Today is twenty-three days, which is three weeks and two days of the Omer, in the year 5780. גבורה שבנצח Gevurah ShebeNetzach, Strength of Eternity, Disciplined Endurance.
Whatever happened today, Eternity awaits
When I was in seventh grade, I became super curious why we die. I checked a book out of the library full of philosophical discussions on mortality. The part that I understood concluded that having a finite amount of time provides a reason for existing.

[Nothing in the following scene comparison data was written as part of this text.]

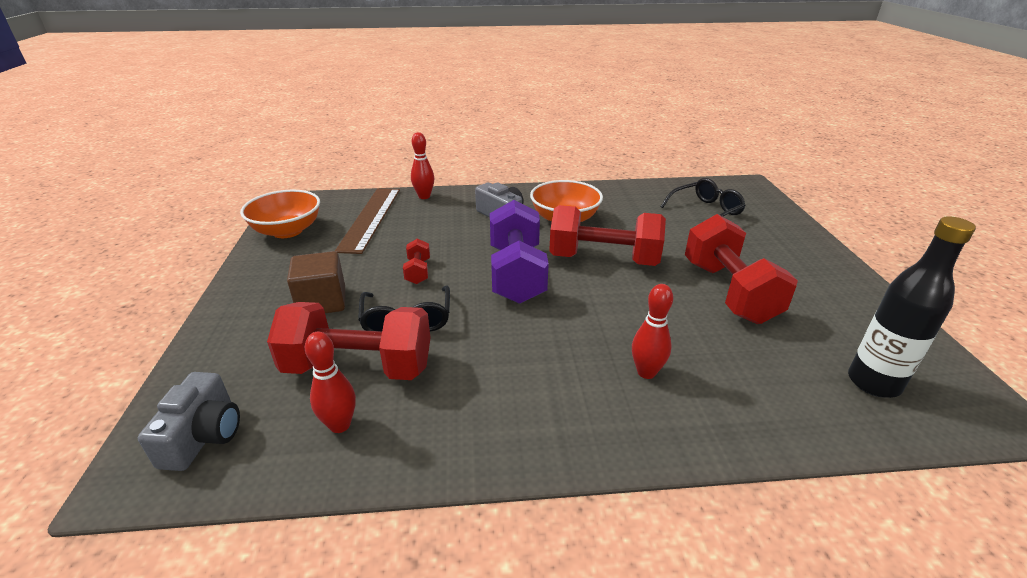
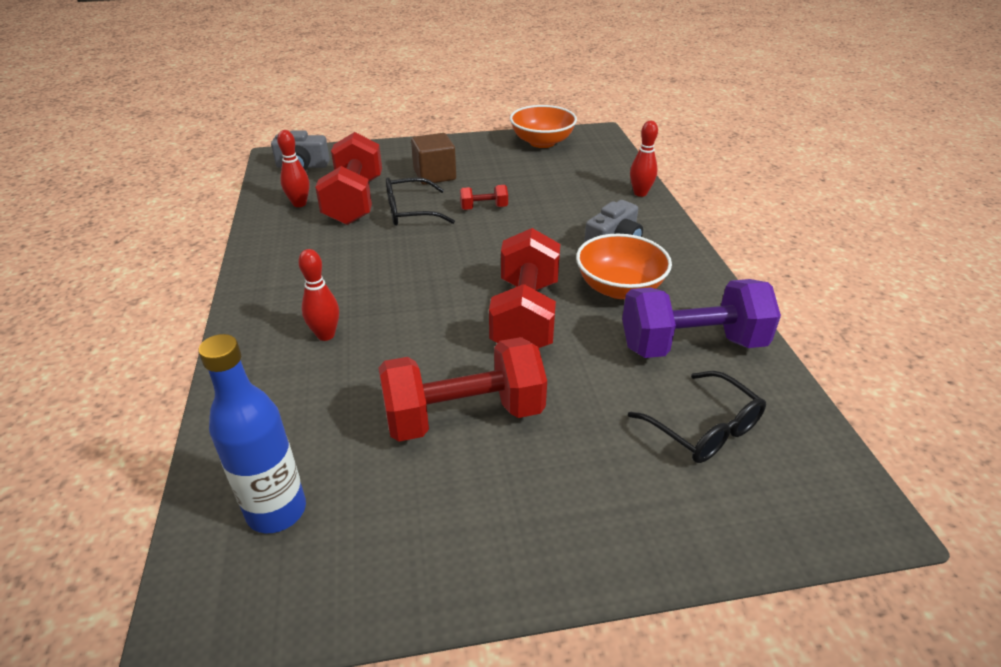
camera: 85 degrees right, 5 degrees up
brown ruler [335,188,400,254] -> none
purple dumbbell [490,200,549,304] -> purple dumbbell moved to [622,279,781,358]
black bottle [848,216,976,398] -> blue bottle [198,334,306,533]

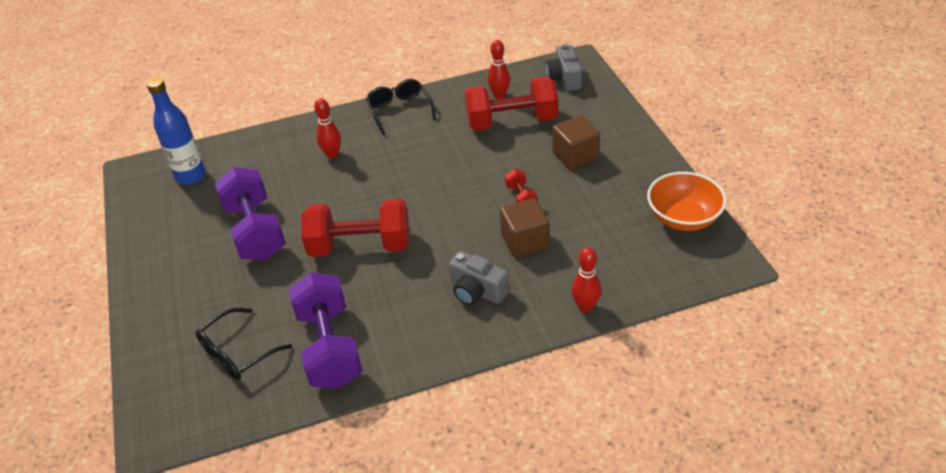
camera: 85 degrees right, 5 degrees up
red dumbbell [378,337,547,442] -> purple dumbbell [215,167,286,260]
black glasses [386,177,455,226] -> black glasses moved to [366,79,436,135]
orange bowl [576,234,672,299] -> none
none -> brown cube [500,198,549,257]

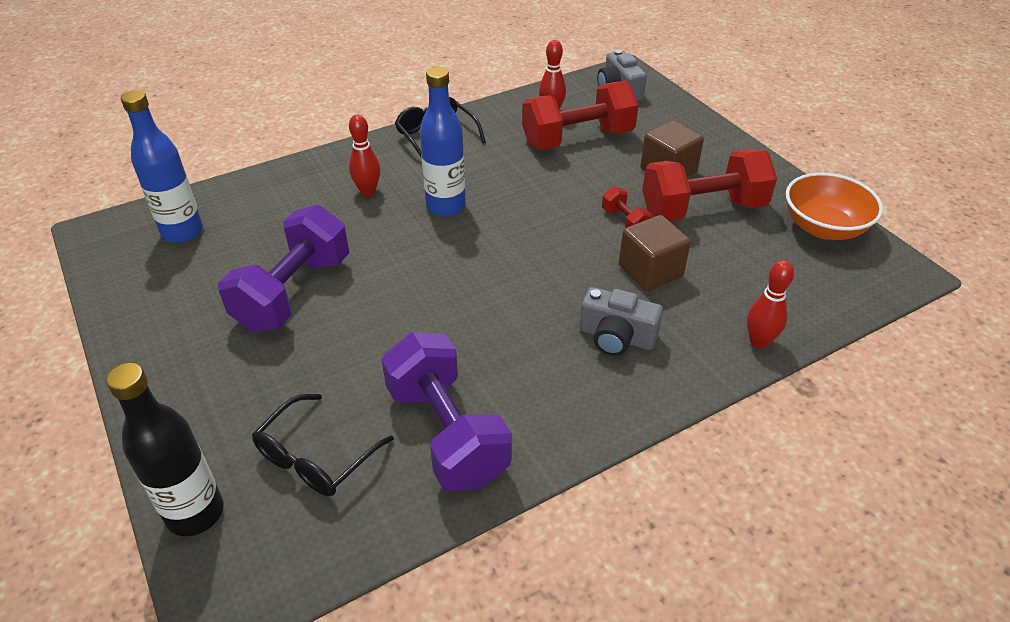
camera: 15 degrees left, 0 degrees up
purple dumbbell [215,167,286,260] -> purple dumbbell turned 60 degrees clockwise [218,205,349,332]
red dumbbell [301,199,410,257] -> red dumbbell moved to [642,149,777,221]
none -> black bottle [106,363,224,536]
none -> blue bottle [420,67,466,217]

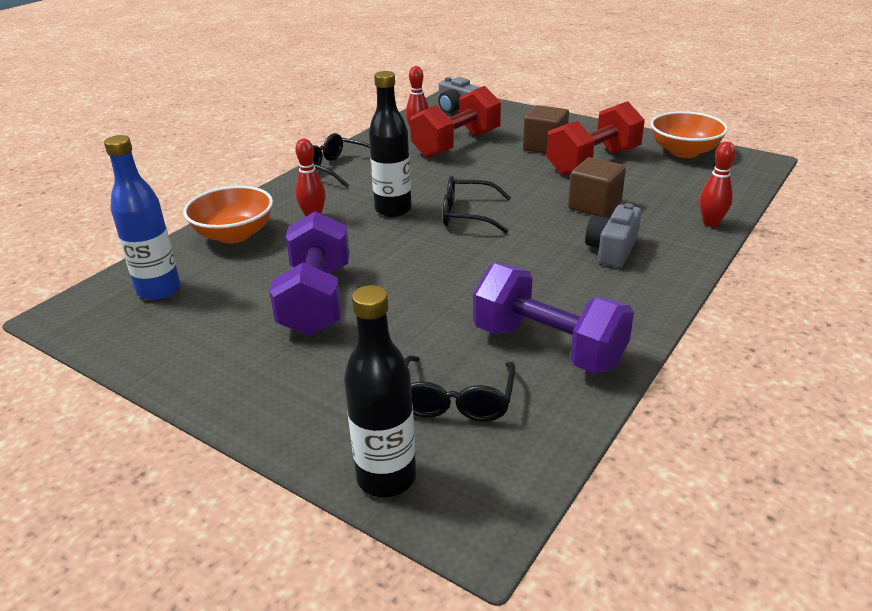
camera: 25 degrees left, 10 degrees down
blue bottle [420,67,466,217] -> black bottle [369,71,412,217]
grey camera [579,287,663,356] -> grey camera turned 120 degrees clockwise [585,203,642,268]
red dumbbell [602,186,652,228] -> none
none -> orange bowl [183,186,273,244]
none -> black glasses [443,176,511,233]

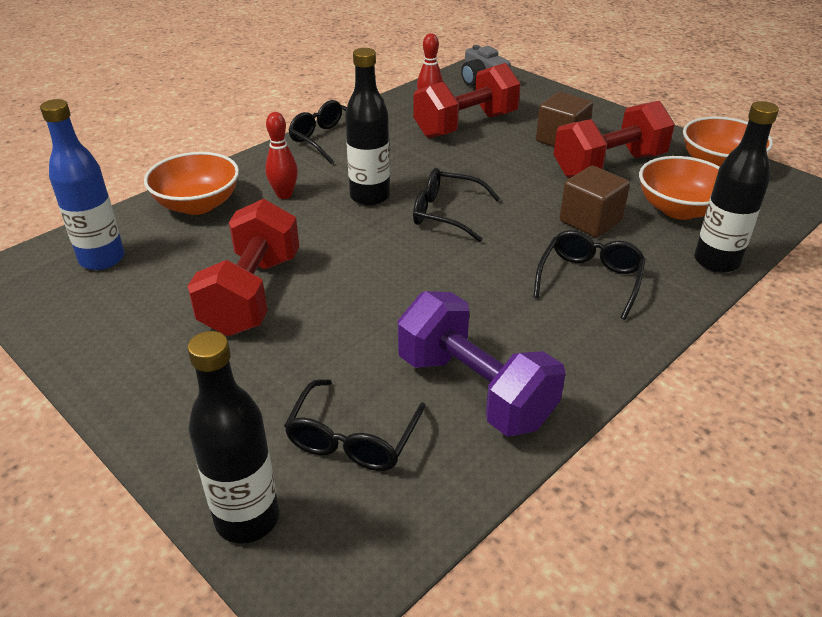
camera: 10 degrees right, 5 degrees up
purple dumbbell [269,211,349,336] -> red dumbbell [187,199,299,336]
grey camera [585,203,642,268] -> black glasses [533,230,646,320]
red bowling pin [700,141,736,227] -> black bottle [694,101,779,273]
none -> orange bowl [639,156,720,220]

It seems that the open-ended nature of this pandemic expands its impact on our collective psyche. However good or bad today was, tomorrow is more of the same. Our ability to change our circumstances are quite circumspect. Eternity, ever distant, weighs heavily on us.
A Shabbat of Eternity
We Jews are fond of citing Rabbi Abraham Joshua Heschel. He was a spiritual giant, a poetic writer, and greatly misunderstood and maligned while alive. His book, The Sabbath, speaks about creating a temple in time. By separating ourselves from regular day existence, we provide a respite for the soul and reconnect with the holy essence of the universe.
I imagine he would be disturbed by the preponderance of digital Shabbat services. So many synagogues vying for attention throughout the week, and especially on Shabbat. Yet, if we are really real with ourselves, we would admit that we are exhausted by being online and having the strength to let go of our digital devices for twenty-five hours might be the most truly soul-expanding thing we could do.
As I write these thoughts on Shabbat, I admit to you that I am not strong enough to fully let go of this lifeline to the outside world.
Disciplined Endurance of 24/7 Childcare
I marvel at people who can take care of young children 24/7 while maintaining mindful eating, not drinking alcohol, and not consuming chocolate. Personally, I placed an order for clothes in the next size up.
This has been a particularly trying day. I pray I have the endurance to focus on the completion of my assignments prior to my class meetings on Sunday and Monday. I definitely did not imagine myself in the role of primary parent without childcare when I signed up for five classes this semester.
May we each feel held by an unending love while we reach towards the discipline to align with the enduring will calling to us.